The study included 410 participants between 12 and 14 years old from five urban public middle schools in Rhode Island between 2009 and 2012. The volunteers were asked to fill out a questionnaire designed to find out about sexting behavior, sexual activities, intentions to have sex, perceived approval of sexual activity, and emotional regulation skills.
“This study aimed to examine the prevalence of sexting behaviors (sexually explicit messages and/or pictures) among an at-risk sample of early adolescents as well as the associations between sexting behaviors and sexual behaviors, risk-related cognitions, and emotional regulation skills. It also aimed to determine whether differences in risk were associated with text-based versus photo-based sexts,” the team wrote in the journal.

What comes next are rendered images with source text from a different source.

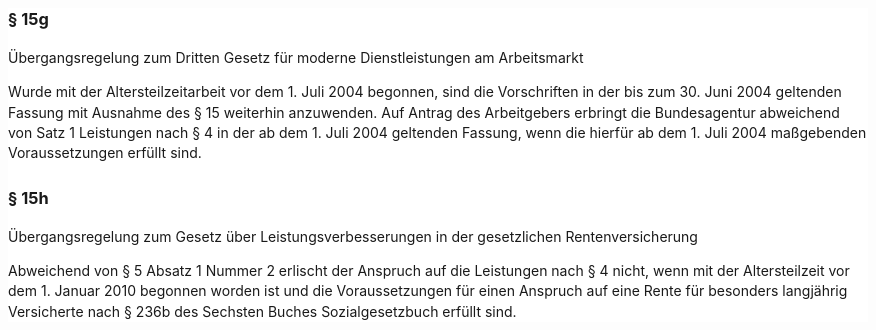 </div>

</div>

<span id="BJNR107810996BJNE002400308.html"></span>

### § 15g  
Übergangsregelung zum Dritten Gesetz für moderne Dienstleistungen am Arbeitsmarkt

<div>

<div class="jnhtml">

<div>

<div class="jurAbsatz">

Wurde mit der Altersteilzeitarbeit vor dem 1. Juli 2004 begonnen, sind
die Vorschriften in der bis zum 30. Juni 2004 geltenden Fassung mit
Ausnahme des § 15 weiterhin anzuwenden. Auf Antrag des Arbeitgebers
erbringt die Bundesagentur abweichend von Satz 1 Leistungen nach § 4 in
der ab dem 1. Juli 2004 geltenden Fassung, wenn die hierfür ab dem 1.
Juli 2004 maßgebenden Voraussetzungen erfüllt sind.

</div>

</div>

</div>

</div>

<span id="BJNR107810996BJNE002401360.html"></span>

### § 15h  
Übergangsregelung zum Gesetz über Leistungsverbesserungen in der gesetzlichen Rentenversicherung

<div>

<div class="jnhtml">

<div>

<div class="jurAbsatz">

Abweichend von § 5 Absatz 1 Nummer 2 erlischt der Anspruch auf die
Leistungen nach § 4 nicht, wenn mit der Altersteilzeit vor dem 1. Januar
2010 begonnen worden ist und die Voraussetzungen für einen Anspruch auf
eine Rente für besonders langjährig Versicherte nach § 236b des Sechsten
Buches Sozialgesetzbuch erfüllt sind.

</div>

</div>

</div>

</div>

<span id="BJNR107810996BJNE002500119.html"></span>
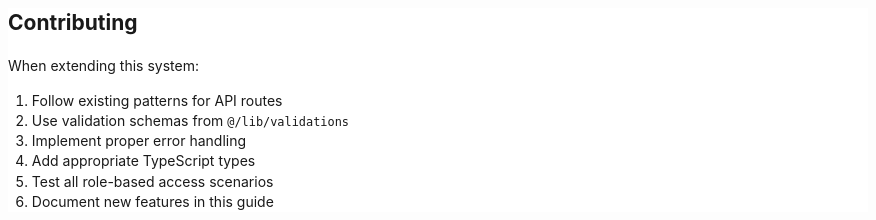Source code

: ## Contributing

When extending this system:

1. Follow existing patterns for API routes
2. Use validation schemas from `@/lib/validations`
3. Implement proper error handling
4. Add appropriate TypeScript types
5. Test all role-based access scenarios
6. Document new features in this guide
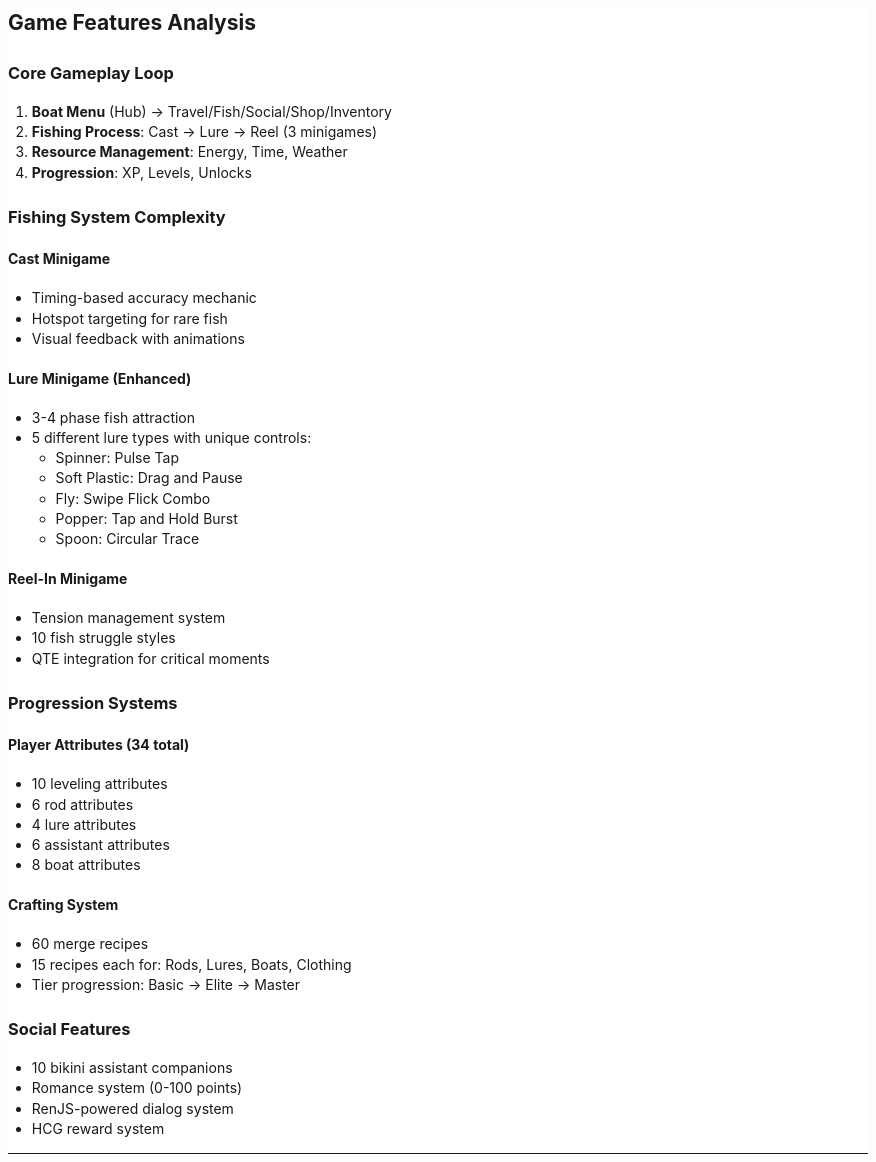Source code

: 
## Game Features Analysis

### Core Gameplay Loop
1. **Boat Menu** (Hub) → Travel/Fish/Social/Shop/Inventory
2. **Fishing Process**: Cast → Lure → Reel (3 minigames)
3. **Resource Management**: Energy, Time, Weather
4. **Progression**: XP, Levels, Unlocks

### Fishing System Complexity

#### Cast Minigame
- Timing-based accuracy mechanic
- Hotspot targeting for rare fish
- Visual feedback with animations

#### Lure Minigame (Enhanced)
- 3-4 phase fish attraction
- 5 different lure types with unique controls:
  - Spinner: Pulse Tap
  - Soft Plastic: Drag and Pause
  - Fly: Swipe Flick Combo
  - Popper: Tap and Hold Burst
  - Spoon: Circular Trace

#### Reel-In Minigame
- Tension management system
- 10 fish struggle styles
- QTE integration for critical moments

### Progression Systems

#### Player Attributes (34 total)
- 10 leveling attributes
- 6 rod attributes
- 4 lure attributes
- 6 assistant attributes
- 8 boat attributes

#### Crafting System
- 60 merge recipes
- 15 recipes each for: Rods, Lures, Boats, Clothing
- Tier progression: Basic → Elite → Master

### Social Features
- 10 bikini assistant companions
- Romance system (0-100 points)
- RenJS-powered dialog system
- HCG reward system

---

According to the findings, 17 percent of the students had sent texts only, while five percent sent both texts and photos. Adolescents who were engaging in these activities were more likely to engage in other sexual behaviors as well. These students reported higher perceptions of approval for sexual behavior from parents, peers and the media. They also had higher intentions to engage in sexual behavior, lower emotional awareness and lower emotional self-efficacy.
Teens who reported being further along in puberty as well as those who had trouble processing their emotions were more likely to have admitted to sexting.
"It could be that for kids who have trouble with emotional processing that it's a little bit easier to sext somebody than to say face-to-face, 'Hey, I like you' and see what that response is," Christopher Houck, the study’s lead author and from Rhode Island Hospital's Bradley Hasbro Children's Research Center in Providence, told Reuters.
The researchers found that at-risk teenagers who participated in sexting were four to seven times more likely to engage in a variety of sexual behaviors, and those who sent photos were at even higher risk of early sexual activity.
The team recommends that parents and guardians pay more attention to a teens’ electronic communications because it could be an early indicator for sexual risk behaviors that can lead to consequences like pregnancy or disease.
“These data suggest that phone behaviors, even flirtatious messages, may be an indicator of risk. Clinicians, parents, and health programs should discuss sexting with early adolescents,” the team wrote in the journal.